Big Data Solutions and Key Traits
Using Big Data Solutions, organizations can complete complex analysis tasks with the objective to arrive at meaningful information for the business. Generally speaking, these Big Data solutions can process massive quantities of data that arrive at different speeds (velocity) and formats (variety).
Additionally, data within Big Data environments can come from internal sources within the organization (for example through applications) or from external data sources that are than stored by the Big Data solution (for example Twitter data). Data processed by a Big Data solution can be used directly by the organization, or can be stored into a data warehouse to enrich existing data. This data is subsequently analyzed and subjected to analytics.

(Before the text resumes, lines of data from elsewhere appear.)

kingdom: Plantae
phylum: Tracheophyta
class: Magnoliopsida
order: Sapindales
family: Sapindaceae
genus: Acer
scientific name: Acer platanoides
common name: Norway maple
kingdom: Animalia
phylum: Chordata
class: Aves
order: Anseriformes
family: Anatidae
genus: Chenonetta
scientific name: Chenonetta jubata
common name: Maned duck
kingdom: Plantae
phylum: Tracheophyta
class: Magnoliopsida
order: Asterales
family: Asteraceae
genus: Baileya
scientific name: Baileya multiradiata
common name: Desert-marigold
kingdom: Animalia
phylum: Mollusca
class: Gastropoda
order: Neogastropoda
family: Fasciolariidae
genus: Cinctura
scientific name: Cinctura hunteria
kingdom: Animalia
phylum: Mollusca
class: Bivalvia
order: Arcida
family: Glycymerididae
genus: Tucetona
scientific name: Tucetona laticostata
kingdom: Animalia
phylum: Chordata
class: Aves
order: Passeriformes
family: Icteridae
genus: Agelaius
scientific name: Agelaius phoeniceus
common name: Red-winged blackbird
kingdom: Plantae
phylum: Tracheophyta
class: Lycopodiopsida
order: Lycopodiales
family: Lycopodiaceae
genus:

Big Data solutions have one of the following objectives in order to realize value and benefits:
- Improvement of processes and operations
- Generation of actionable intelligence upon which decisions can be based
- The identification of new markets
- Prediction of (potential) change in the future
- Fault and fraud detection
- Optimization of data and records in the organization
- Improvement in the accuracy and speed of decisions
- Scientific research and discoveries
The data processed by Big Data solutions can be classified into either human-generated data (for example Facebook or Twitter posts) or machine-generated data (for example GPS data in cars or automated computations), although it is ultimately the objective of machines to generate the processing results. Needless to say, there are numerous ethical concerns, limitations and liabilities to the true use of Big Data, and in any case the benefits must be balanced against the potentials risks and impacts.